Page-level text extractions:
# # # # #

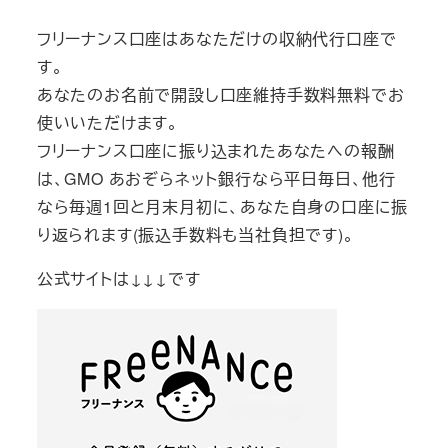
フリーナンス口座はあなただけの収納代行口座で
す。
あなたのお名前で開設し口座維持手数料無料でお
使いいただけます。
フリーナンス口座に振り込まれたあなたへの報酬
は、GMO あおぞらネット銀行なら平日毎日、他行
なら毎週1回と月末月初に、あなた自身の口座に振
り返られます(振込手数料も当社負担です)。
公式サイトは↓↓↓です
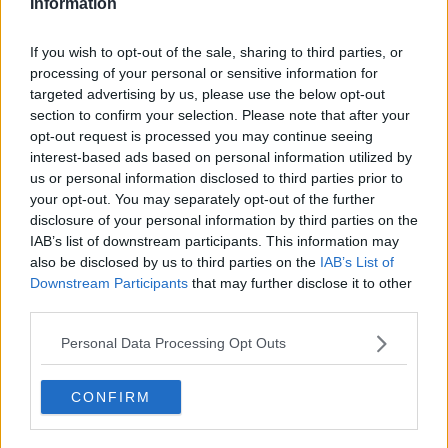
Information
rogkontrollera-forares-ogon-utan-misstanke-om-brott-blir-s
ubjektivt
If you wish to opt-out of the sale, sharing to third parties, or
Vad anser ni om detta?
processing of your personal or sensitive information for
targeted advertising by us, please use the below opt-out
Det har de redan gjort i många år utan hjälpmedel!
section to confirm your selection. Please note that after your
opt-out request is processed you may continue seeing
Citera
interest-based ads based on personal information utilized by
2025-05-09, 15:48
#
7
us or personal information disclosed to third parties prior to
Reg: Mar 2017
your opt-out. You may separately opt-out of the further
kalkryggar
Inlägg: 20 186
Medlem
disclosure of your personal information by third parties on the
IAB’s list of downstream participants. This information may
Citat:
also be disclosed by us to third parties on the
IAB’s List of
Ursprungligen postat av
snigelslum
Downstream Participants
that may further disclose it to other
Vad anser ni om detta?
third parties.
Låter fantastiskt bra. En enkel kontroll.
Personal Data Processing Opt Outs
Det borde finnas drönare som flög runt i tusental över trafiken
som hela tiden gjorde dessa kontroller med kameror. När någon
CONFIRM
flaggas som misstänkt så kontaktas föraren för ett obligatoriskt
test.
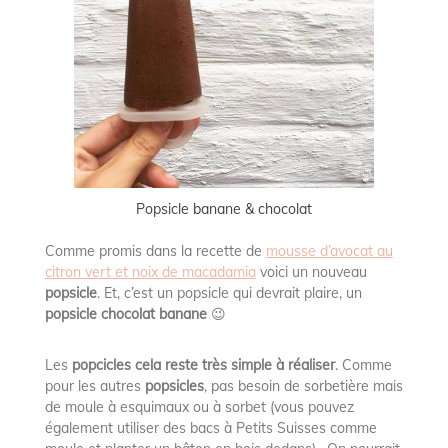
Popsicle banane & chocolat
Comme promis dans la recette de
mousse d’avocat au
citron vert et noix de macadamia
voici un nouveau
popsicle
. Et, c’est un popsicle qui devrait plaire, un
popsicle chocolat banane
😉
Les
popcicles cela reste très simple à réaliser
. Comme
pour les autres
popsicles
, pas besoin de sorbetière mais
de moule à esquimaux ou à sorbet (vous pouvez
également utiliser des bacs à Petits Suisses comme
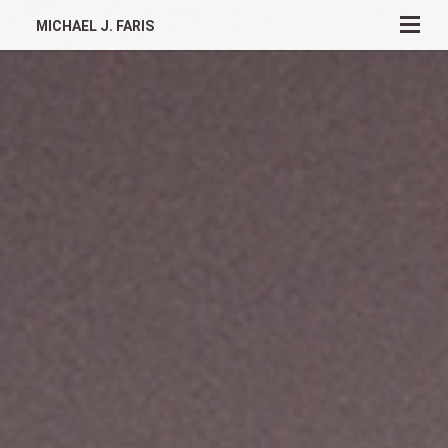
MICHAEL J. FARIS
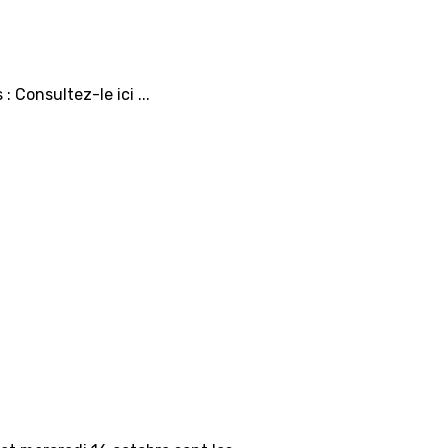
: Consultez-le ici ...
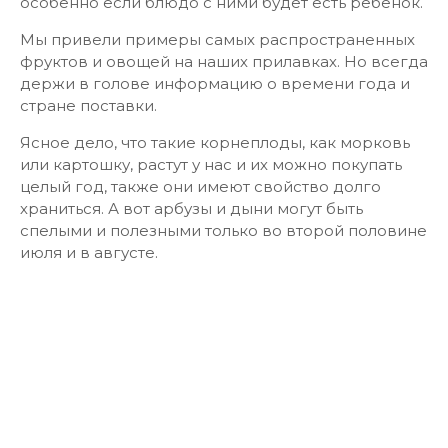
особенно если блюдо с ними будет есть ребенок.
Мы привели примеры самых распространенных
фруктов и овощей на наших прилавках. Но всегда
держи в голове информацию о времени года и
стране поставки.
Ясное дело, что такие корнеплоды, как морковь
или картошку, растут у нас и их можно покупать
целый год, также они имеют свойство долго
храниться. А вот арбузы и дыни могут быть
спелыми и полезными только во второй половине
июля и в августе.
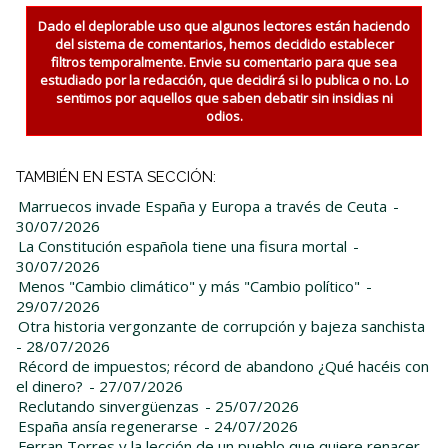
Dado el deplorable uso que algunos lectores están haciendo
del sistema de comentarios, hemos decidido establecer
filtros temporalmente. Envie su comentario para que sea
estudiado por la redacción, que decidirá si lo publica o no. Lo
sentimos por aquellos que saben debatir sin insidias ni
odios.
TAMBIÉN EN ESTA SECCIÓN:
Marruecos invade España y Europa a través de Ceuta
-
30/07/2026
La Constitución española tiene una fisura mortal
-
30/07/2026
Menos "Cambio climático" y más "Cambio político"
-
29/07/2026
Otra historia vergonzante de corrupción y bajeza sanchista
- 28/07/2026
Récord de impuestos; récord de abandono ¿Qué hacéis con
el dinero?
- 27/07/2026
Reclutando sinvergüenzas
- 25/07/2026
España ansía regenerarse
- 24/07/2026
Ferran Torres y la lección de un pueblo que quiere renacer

# # # # #

WORK TO BE COMPLETED: List the lines of the records where "chocolat" occurs.

ANSWER FOR THIS EXERCISE:
Popsicle banane & chocolat
popsicle chocolat banane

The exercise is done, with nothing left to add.